══ PROVIDED INFORMATION ══
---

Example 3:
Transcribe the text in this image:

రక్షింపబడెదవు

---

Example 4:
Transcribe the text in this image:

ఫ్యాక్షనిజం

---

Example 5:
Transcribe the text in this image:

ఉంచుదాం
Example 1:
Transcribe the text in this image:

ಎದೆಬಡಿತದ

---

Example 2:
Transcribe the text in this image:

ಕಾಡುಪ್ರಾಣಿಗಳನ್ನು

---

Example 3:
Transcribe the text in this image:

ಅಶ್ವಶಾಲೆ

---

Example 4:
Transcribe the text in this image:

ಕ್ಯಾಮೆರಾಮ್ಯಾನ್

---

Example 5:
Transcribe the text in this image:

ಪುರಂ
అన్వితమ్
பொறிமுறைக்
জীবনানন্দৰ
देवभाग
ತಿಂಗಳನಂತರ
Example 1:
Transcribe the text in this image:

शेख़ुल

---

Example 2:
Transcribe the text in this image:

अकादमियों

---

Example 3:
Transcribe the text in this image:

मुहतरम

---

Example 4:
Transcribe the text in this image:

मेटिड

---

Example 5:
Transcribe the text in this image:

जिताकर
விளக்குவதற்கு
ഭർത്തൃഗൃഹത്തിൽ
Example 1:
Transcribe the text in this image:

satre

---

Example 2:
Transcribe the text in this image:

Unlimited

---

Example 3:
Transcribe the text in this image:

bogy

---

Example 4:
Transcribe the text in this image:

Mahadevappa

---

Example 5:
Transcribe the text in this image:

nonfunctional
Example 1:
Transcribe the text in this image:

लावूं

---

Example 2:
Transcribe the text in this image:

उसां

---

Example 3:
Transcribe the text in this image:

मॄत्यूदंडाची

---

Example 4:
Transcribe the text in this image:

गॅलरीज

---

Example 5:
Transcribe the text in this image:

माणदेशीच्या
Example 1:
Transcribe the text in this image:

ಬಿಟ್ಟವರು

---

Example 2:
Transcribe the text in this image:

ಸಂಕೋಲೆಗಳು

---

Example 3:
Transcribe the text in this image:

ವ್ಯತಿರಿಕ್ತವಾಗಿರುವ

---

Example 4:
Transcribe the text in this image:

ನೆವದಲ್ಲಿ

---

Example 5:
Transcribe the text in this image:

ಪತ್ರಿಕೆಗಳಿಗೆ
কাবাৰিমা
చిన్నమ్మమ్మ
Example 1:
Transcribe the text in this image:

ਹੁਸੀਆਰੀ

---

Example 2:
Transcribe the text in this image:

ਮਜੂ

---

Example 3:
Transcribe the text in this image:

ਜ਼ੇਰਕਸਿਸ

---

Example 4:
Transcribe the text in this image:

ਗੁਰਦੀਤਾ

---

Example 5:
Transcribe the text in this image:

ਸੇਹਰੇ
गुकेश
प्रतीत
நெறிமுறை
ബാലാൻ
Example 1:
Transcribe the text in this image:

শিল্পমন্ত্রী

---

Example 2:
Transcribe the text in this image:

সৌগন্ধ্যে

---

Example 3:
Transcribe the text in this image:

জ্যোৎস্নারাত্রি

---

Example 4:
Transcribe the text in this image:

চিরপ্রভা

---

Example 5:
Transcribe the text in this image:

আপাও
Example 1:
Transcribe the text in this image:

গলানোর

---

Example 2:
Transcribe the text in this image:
═══
**REQUIRED ACTION:** Here, the records must be output exactly and in full.

**RESULT OF THE TASK:**
---

Example 3:
Transcribe the text in this image:

రక్షింపబడెదవు

---

Example 4:
Transcribe the text in this image:

ఫ్యాక్షనిజం

---

Example 5:
Transcribe the text in this image:

ఉంచుదాం
Example 1:
Transcribe the text in this image:

ಎದೆಬಡಿತದ

---

Example 2:
Transcribe the text in this image:

ಕಾಡುಪ್ರಾಣಿಗಳನ್ನು

---

Example 3:
Transcribe the text in this image:

ಅಶ್ವಶಾಲೆ

---

Example 4:
Transcribe the text in this image:

ಕ್ಯಾಮೆರಾಮ್ಯಾನ್

---

Example 5:
Transcribe the text in this image:

ಪುರಂ
అన్వితమ్
பொறிமுறைக்
জীবনানন্দৰ
देवभाग
ತಿಂಗಳನಂತರ
Example 1:
Transcribe the text in this image:

शेख़ुल

---

Example 2:
Transcribe the text in this image:

अकादमियों

---

Example 3:
Transcribe the text in this image:

मुहतरम

---

Example 4:
Transcribe the text in this image:

मेटिड

---

Example 5:
Transcribe the text in this image:

जिताकर
விளக்குவதற்கு
ഭർത്തൃഗൃഹത്തിൽ
Example 1:
Transcribe the text in this image:

satre

---

Example 2:
Transcribe the text in this image:

Unlimited

---

Example 3:
Transcribe the text in this image:

bogy

---

Example 4:
Transcribe the text in this image:

Mahadevappa

---

Example 5:
Transcribe the text in this image:

nonfunctional
Example 1:
Transcribe the text in this image:

लावूं

---

Example 2:
Transcribe the text in this image:

उसां

---

Example 3:
Transcribe the text in this image:

मॄत्यूदंडाची

---

Example 4:
Transcribe the text in this image:

गॅलरीज

---

Example 5:
Transcribe the text in this image:

माणदेशीच्या
Example 1:
Transcribe the text in this image:

ಬಿಟ್ಟವರು

---

Example 2:
Transcribe the text in this image:

ಸಂಕೋಲೆಗಳು

---

Example 3:
Transcribe the text in this image:

ವ್ಯತಿರಿಕ್ತವಾಗಿರುವ

---

Example 4:
Transcribe the text in this image:

ನೆವದಲ್ಲಿ

---

Example 5:
Transcribe the text in this image:

ಪತ್ರಿಕೆಗಳಿಗೆ
কাবাৰিমা
చిన్నమ్మమ్మ
Example 1:
Transcribe the text in this image:

ਹੁਸੀਆਰੀ

---

Example 2:
Transcribe the text in this image:

ਮਜੂ

---

Example 3:
Transcribe the text in this image:

ਜ਼ੇਰਕਸਿਸ

---

Example 4:
Transcribe the text in this image:

ਗੁਰਦੀਤਾ

---

Example 5:
Transcribe the text in this image:

ਸੇਹਰੇ
गुकेश
प्रतीत
நெறிமுறை
ബാലാൻ
Example 1:
Transcribe the text in this image:

শিল্পমন্ত্রী

---

Example 2:
Transcribe the text in this image:

সৌগন্ধ্যে

---

Example 3:
Transcribe the text in this image:

জ্যোৎস্নারাত্রি

---

Example 4:
Transcribe the text in this image:

চিরপ্রভা

---

Example 5:
Transcribe the text in this image:

আপাও
Example 1:
Transcribe the text in this image:

গলানোর

---

Example 2:
Transcribe the text in this image:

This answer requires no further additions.